There's nothing explicitly wrong with the back two thirds, my problem is just that once the transition is made, it feels like the air gets let out of the story's sails. Stanton must have known this, which is why the final hour is lined wall to wall with electric chase sequence after electric chase sequence, as if to distract us from whatever lost potential the movie might have had. You could argue that the move to the mothership is a necessary plot development, as the first half hour could not be sustainable *cough* over an entire feature film runtime. That might be right, but I also wonder why exactly not.
At any rate, the rest of the movie is exciting. The way the spaceship functions is super interesting too, and all of the robot workers in the movie are imbued with a tremendous amount of personality. I don't like the humans nearly as much. The character models are weirdly cartoony compared to the gutpunching realism of Earth, or even the heavily featured recordings of Shelby Forthright (Fred Willard) from years past. WALL-E himself feels far more grounded than any of the people. This is meant to be a critique of course, but I found it off-putting, perhaps not even in the way it was intended to be off-putting.
The movie ends with humanity triumphantly returning to Earth, of course. It's a good finish, but it felt a bit sloppy to me. We've seen these fat techie humans regain the desire to repopulate the Earth, but I simply don't believe they're capable. It feels idealistic. Thankfully, this very issue is tackled in the end credits with a montage of humanity's reconstruction of its home planet. The art style, shifting from image to image to represent different eras of cultural progression, shows humans building fire and farming and such with the considerable aid of their robot companions. It is one of my all-time favorite credit sequences.
I can't give WALL-E as high of a score as I wish I could, but it is nevertheless essential viewing.
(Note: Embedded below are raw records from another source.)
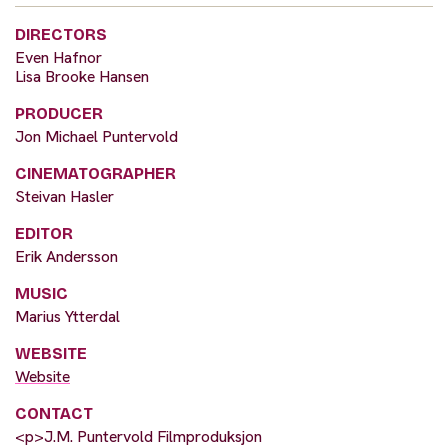
DIRECTORS
Even Hafnor
Lisa Brooke Hansen
PRODUCER
Jon Michael Puntervold
CINEMATOGRAPHER
Steivan Hasler
EDITOR
Erik Andersson
MUSIC
Marius Ytterdal
WEBSITE
Website
CONTACT
<p>J.M. Puntervold Filmproduksjon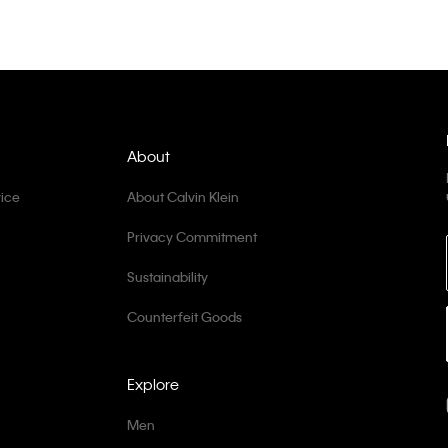
About
ice
About Calvin Klein
Privacy Commitment
Sustainability
Counterfeit Goods
Explore
Men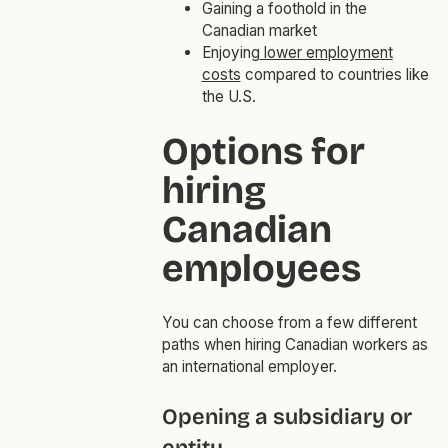
Gaining a foothold in the
Canadian market
Enjoying
lower employment
costs
compared to countries like
the U.S.
Options for
hiring
Canadian
employees
You can choose from a few different
paths when hiring Canadian workers as
an international employer.
Opening a subsidiary or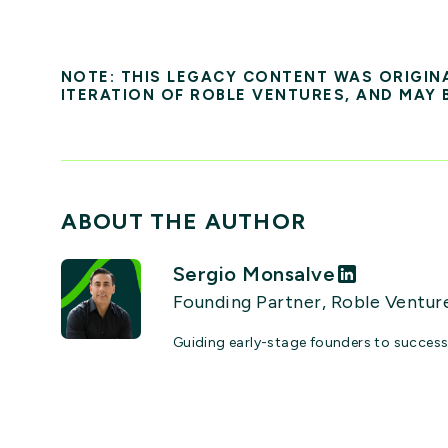
NOTE: THIS LEGACY CONTENT WAS ORIGIN
ITERATION OF ROBLE VENTURES, AND MAY 
ABOUT THE AUTHOR
Sergio Monsalve
Founding Partner, Roble Ventur
Guiding early-stage founders to succes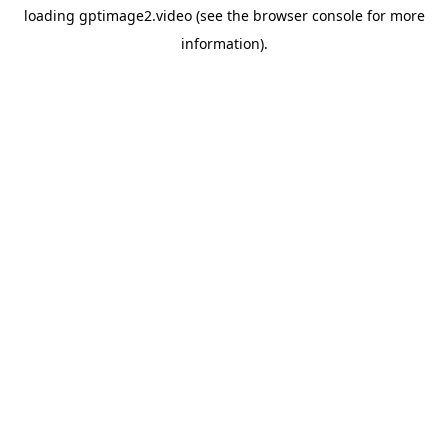
loading
gptimage2.video
(see the
browser console
for more
information).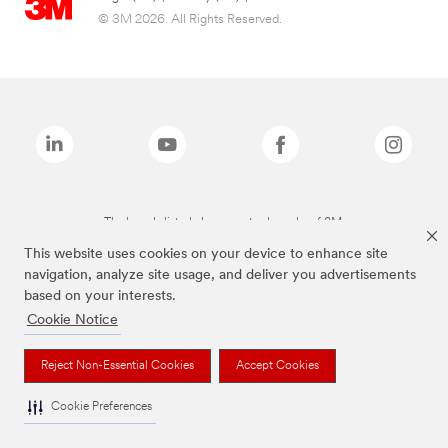
© 3M 2026. All Rights Reserved.
The brands listed above are trademarks of 3M.
This website uses cookies on your device to enhance site
navigation, analyze site usage, and deliver you advertisements
based on your interests.
Cookie Notice
Reject Non-Essential Cookies
Accept Cookies
Cookie Preferences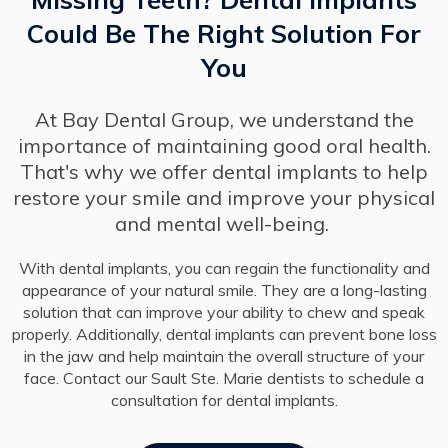
Could Be The Right Solution For
You
At Bay Dental Group, we understand the
importance of maintaining good oral health.
That's why we offer dental implants to help
restore your smile and improve your physical
and mental well-being.
With dental implants, you can regain the functionality and
appearance of your natural smile. They are a long-lasting
solution that can improve your ability to chew and speak
properly. Additionally, dental implants can prevent bone loss
in the jaw and help maintain the overall structure of your
face. Contact our Sault Ste. Marie dentists to schedule a
consultation for dental implants.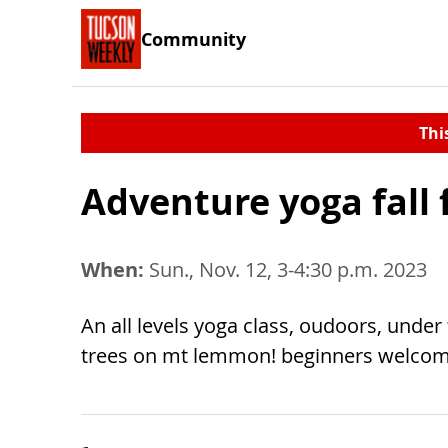
Community
Thi
Adventure yoga fall 
When:
Sun., Nov. 12, 3-4:30 p.m. 2023
An all levels yoga class, oudoors, under
trees on mt lemmon! beginners welcom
Eight years later and Pixar's achievements here feel no less revolutionary than the day this special movie was released.
4 / 5 BLOBS
The Short: Presto
Presto, like all great animated slapstick, stars a mischievous bunny rabbit. The gimmick has all of the visceral space-and-logic pleasure of a game of Portal: The magician owns two magic hats that share a teleportational connection. To perform the famed bunny-out-of-the-hat trick, he makes his bunny wear the one hat backstage while he uses the other onstage. But when the bunny is feeling uncooperative because he hasn't gotten his carrot yet, all manner of mindbending hijinks ensue.
I'm not sure why I should have been inspired by this particular short to say so, but among the list of Pixar's incredible achievements is putting the short film as an art form on the radar of the general public. Short films, like short fiction, are criminally overlooked by almost everybody (myself included). In putting such care and craft into the form and releasing their shorts theatrically, they are bringing an underused medium to the masses, and for that I am grateful.